С самого утра солнце пекло так, что на улицах маленького провинциального городка не осталось ни души. Выглянув за окно, начальник городской милиции Ляшенко тихо помянул добрым словом толстые стены здания Городского отдела внутренних дел – благодаря ним да шторам, которые так и оставались задернутыми, в кабинете все еще было прохладно.

В этот день ничего экстренного не ожидалось. И когда тишину прорезал телефонный звонок, Николай Андреевич ощутил странное, неприятное чувство; будто что-то подсказывало ему – быть беде.

«В 11 часов 40 минут, – вспоминает Ляшенко, – мне сообщили: мимо Покойненского поста ГАИ проследовали три военных крытых КамАЗа в сопровождении милицейской машины без номеров. Сделать досмотр военные в машинах не позволили, сказали, что везут «груз-200» на Ростов. Я высказал недоумение: «Какой «груз –200»!? На улице жара под 50 градусов!» – и приказал догнать и досмотреть. Потом снова звоню в дежурку, спрашиваю: «Досмотрели?» Говорят, что нет, не позволили. На Прасковейском посту их остановили, блокировали, как положено по инструкции при неподчинении, и направили в отдел. «А где они?» – спрашиваю. «Да вот, – говорят, – уже к отделу подъезжают». Я отдал распоряжение дежурному закрыть дежурную часть и держать наготове оружие. На обед я не поехал, чувство какое-то было беспокойное».
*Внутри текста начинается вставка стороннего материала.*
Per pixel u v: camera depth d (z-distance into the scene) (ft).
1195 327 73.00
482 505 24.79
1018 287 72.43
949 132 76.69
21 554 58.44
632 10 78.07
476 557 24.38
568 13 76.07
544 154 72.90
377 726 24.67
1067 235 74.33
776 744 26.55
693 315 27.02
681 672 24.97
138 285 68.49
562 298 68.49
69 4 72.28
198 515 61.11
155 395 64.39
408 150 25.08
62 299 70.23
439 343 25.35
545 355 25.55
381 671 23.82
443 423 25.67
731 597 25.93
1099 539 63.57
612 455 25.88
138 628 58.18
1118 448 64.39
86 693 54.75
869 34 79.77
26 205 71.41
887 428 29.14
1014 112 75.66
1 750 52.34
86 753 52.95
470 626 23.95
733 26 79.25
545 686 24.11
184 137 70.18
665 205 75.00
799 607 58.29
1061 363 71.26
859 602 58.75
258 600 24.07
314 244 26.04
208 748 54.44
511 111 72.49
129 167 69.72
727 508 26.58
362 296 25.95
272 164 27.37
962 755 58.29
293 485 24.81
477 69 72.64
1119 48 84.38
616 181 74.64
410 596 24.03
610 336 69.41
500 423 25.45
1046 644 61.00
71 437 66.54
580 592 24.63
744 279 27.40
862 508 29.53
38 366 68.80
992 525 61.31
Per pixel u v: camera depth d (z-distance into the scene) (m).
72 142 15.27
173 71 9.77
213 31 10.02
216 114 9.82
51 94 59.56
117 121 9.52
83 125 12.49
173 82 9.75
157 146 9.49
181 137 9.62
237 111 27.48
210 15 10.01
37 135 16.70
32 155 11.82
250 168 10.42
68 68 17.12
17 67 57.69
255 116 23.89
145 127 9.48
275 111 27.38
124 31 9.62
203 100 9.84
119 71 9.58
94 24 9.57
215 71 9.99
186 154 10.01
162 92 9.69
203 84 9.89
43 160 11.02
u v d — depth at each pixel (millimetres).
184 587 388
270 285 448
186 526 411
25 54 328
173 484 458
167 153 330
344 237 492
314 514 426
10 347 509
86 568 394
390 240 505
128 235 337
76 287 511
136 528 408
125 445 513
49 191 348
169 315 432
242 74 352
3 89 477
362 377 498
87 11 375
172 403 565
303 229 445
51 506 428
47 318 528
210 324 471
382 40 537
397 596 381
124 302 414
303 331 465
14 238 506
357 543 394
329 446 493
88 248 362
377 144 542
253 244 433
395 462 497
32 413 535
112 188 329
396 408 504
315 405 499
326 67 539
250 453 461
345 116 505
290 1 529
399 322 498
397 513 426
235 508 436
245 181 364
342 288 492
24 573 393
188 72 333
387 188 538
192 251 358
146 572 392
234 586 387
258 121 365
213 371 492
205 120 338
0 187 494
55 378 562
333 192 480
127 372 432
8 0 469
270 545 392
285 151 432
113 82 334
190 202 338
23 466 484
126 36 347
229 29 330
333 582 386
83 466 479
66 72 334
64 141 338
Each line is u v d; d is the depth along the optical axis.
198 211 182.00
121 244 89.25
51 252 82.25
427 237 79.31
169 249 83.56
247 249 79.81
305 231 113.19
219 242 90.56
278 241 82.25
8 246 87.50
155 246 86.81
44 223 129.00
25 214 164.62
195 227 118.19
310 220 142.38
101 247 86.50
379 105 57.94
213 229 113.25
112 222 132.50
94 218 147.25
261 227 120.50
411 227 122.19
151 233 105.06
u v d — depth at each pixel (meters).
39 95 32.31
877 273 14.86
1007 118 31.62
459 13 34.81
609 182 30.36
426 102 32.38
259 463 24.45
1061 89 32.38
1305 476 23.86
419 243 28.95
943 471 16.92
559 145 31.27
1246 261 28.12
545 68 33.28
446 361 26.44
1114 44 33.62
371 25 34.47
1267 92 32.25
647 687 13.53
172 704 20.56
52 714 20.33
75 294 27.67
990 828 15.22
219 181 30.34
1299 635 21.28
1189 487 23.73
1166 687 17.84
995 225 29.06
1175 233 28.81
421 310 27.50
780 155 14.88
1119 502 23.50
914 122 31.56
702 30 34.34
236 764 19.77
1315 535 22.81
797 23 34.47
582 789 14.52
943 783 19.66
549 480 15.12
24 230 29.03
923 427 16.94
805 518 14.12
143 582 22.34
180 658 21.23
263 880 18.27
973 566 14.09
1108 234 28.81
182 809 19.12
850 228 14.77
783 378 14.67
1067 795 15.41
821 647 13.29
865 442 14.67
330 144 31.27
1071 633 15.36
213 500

Оперативное чутье не подвело Николая Андреевича. На выезде с улицы Кочубея КамАЗ, идущий в колонне последним, неожиданно остановился. К нему тут же подъехала конвоировавшая колонну к отделу милиции машина ГАИ:

– В чем дело?

– Да соляра кончилась!…

И в ту же секунду из кунга КамАЗа по милиционерам открыли огонь из автоматов…

Местный житель – Курилов – на всю жизнь запомнил это день. Он стал последним в жизни его внучки Леночки: «Я в это время с трактором во дворе возился. Слышу — стрельба. Выглядываю через забор, а там, в метрах пяти от угла машина ГАИ расстрелянная, и мужчина лежит в крови. Один «КамАЗ» с крытым кузовом проехал мимо моего забора в сторону милиции, другой остался стоять на углу. Из него высыпали мужчины в камуфляжной форме с бородами, с автоматами в руках и пошли вдоль улицы по обеим сторонам, часть в сторону ул. Кочубея, в часть в сторону милиции. По ул. Ставропольской, между улицами Интернациональной и им. П-Примы им навстречу попалась военная машина «Урал». Они начали стрелять. Видимо, в тот момент они ранили мою внучку…»

Боевики шли цепью по улице. И спокойно стреляли в каждого, кто попадался им на пути. Не торопясь, деловито. Изредка переговариваясь.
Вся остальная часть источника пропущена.